I know this from personal experience. As founder and CEO of the Cutler Group, a PR firm for tech startups which just celebrated its third anniversary, I've spent countless hours doing my best to please clients by delivering results, manage employees, build our brand and learn along the way what it means to be a leader. And based on what I've seen in my own life and the lives of fellow entrepreneurs, I recognize how easy it is to get overwhelmed with the goal of making your company grow.

And here's what I realized: Getting consumed by your work isn't good for you or your business. Working too hard can be unhealthy, and your work will suffer as a result. A work-life balance can be tough to strike, but if done correctly you will be more effective at your job. If you figure out how to focus your energies appropriately, you can likely work (a bit) less and accomplish the same or more.

Here are five things I've started doing to reduce stress, increase productivity and prevent my life from getting consumed by work. I recommend any and all of these steps to fellow entrepreneurs, or anyone else who finds their balance out of whack.

1. Maintain your boundaries. There has to be a clearly delineated boundary between your work and your personal life. This applies to your daily routine, as well as making time for yourself on the weekend. For example, some people make a point of closing their computer at 7:30 each evening, or not working on Sundays, or not working once the family comes home. By separating your work time from your home time, you'll better associate your office with being productive and your home with relaxation.

2. Eat healthier. Fast food, junk food and cheese from a can all seem like a quick fix to your "hunger" problem. Just grab something to go, wolf it down, and you'll be back to work in no time, right? Unfortunately, not only is a constant diet of junk bad for your health, it can be bad for your productivity. Studies show that eating balanced meals helps boost concentration, and the chemicals found in vegetables like cabbage, broccoli and cauliflower improve memory and retention. Meanwhile, sugary and fatty foods may provide a short boost in dopamine, but their effects quickly wear off, leading to a crash. The same happens with too much caffeine. Even making small changes in your diet -- substituting brown rice for white rice, or wheat bread for white, can make you more energized and ready to tackle your work.

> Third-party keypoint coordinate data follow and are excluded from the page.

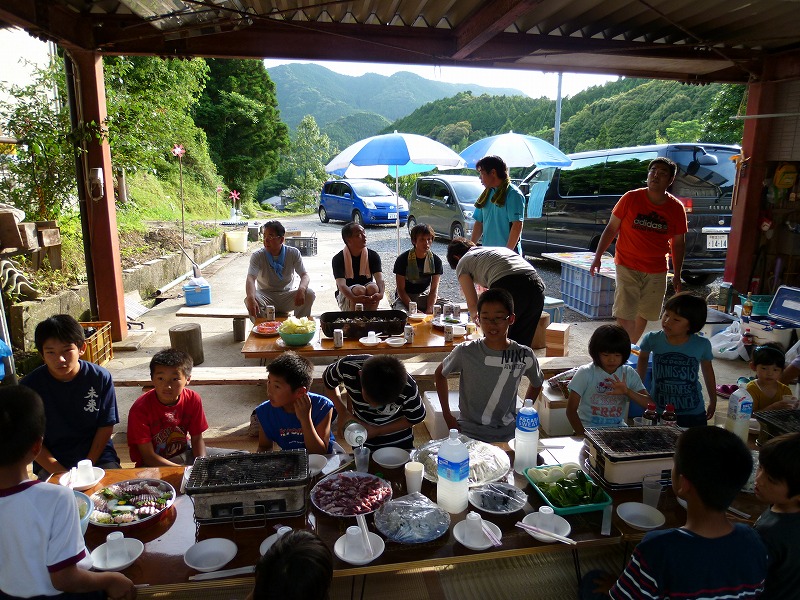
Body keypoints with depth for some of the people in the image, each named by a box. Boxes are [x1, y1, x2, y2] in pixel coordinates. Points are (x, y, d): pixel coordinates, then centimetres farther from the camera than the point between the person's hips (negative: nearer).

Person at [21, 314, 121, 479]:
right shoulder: (29, 385, -8)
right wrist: (61, 473, -14)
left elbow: (106, 426, -2)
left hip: (98, 457, 0)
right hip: (51, 463, 0)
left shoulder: (100, 377, -8)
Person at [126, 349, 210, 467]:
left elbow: (197, 439, -2)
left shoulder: (193, 399, -12)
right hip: (153, 464, -3)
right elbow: (148, 456, -19)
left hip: (184, 454, 4)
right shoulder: (140, 408, -22)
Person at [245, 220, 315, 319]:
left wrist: (301, 289, -35)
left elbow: (304, 275, -9)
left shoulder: (293, 253, -5)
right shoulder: (257, 256, -10)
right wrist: (251, 298, -46)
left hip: (286, 296, 1)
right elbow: (251, 278, -24)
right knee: (248, 300, -33)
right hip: (265, 295, -1)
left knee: (310, 294, -25)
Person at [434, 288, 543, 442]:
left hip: (508, 434, 2)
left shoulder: (524, 356, -7)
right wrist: (447, 416, 4)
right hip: (469, 432, -1)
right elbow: (440, 374, 8)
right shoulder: (465, 352, -11)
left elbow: (536, 384, 15)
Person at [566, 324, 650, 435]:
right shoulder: (585, 373, -8)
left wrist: (627, 391, -22)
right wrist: (583, 435, -18)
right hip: (589, 429, -4)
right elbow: (571, 410, -8)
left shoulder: (629, 374, 2)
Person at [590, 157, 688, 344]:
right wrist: (597, 257, -8)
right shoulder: (631, 198, -8)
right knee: (624, 316, -11)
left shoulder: (676, 208, -1)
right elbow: (611, 229, -3)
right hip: (628, 267, -3)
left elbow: (678, 243, 8)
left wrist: (677, 275, 9)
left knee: (643, 315, 15)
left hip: (657, 271, 3)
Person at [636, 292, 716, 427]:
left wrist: (713, 401, 17)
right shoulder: (652, 339, -15)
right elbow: (643, 358, 7)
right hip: (657, 411, 0)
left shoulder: (702, 345, -14)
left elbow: (707, 369, 5)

3. Don't always socialize about the business. When socializing outside of the office, make sure to talk about things other than business. This has a twofold effect: One, you will reset your mind and come back to work the next day feeling refreshed; and two, you won't be known amongst your friends and colleagues as "He/She Who Can't Stop Talking About Work All The Time!"

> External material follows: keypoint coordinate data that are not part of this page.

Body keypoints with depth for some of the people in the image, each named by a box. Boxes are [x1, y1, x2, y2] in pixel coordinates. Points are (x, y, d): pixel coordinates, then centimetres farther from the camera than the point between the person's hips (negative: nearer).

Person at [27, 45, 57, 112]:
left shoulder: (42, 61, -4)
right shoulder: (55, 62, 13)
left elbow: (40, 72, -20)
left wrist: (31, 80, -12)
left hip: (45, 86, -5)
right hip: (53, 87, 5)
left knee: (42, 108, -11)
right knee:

4. Keep a meditative side. Regardless of your feelings on religion and spirituality, I feel it's healthy to cultivate a sense of introspection. This is best maintained by devoting a few minutes a day to some kind of meditation, prayer or deep thought. It can refresh you for the rest of the day, and keep the smaller, less important stresses in your life in perspective. More scientifically, researchers found that those who meditated for about 30 minutes a day for eight weeks saw measurable changes in gray-matter density in parts of the brain that control memory, sense of self, empathy and stress.

5. Exercise -- at lunch. As a relatively new practitioner of Pilates, I can tell you personally that some kind of body conditioning can do wonders for both the body and mind. (Joseph Pilates, the creator of this particular system, believed in the interrelated nature of body/mind health.) I've found that going during lunch provides a natural break in the day, and actually gives you more energy to power through the afternoon. Whether you want to break a sweat or simply stretch away the fatigue, there are plenty of options for getting into shape and getting your mind right midday. You might even have time to grab a salad afterwards.

Entrepreneurship can be stressful -- it is, in some ways, part of the appeal. But just because it's hard work doesn't mean you aren't allowed to have a life as well. You, and probably your colleagues and company overall, will be better off if you the leader are rested and happy.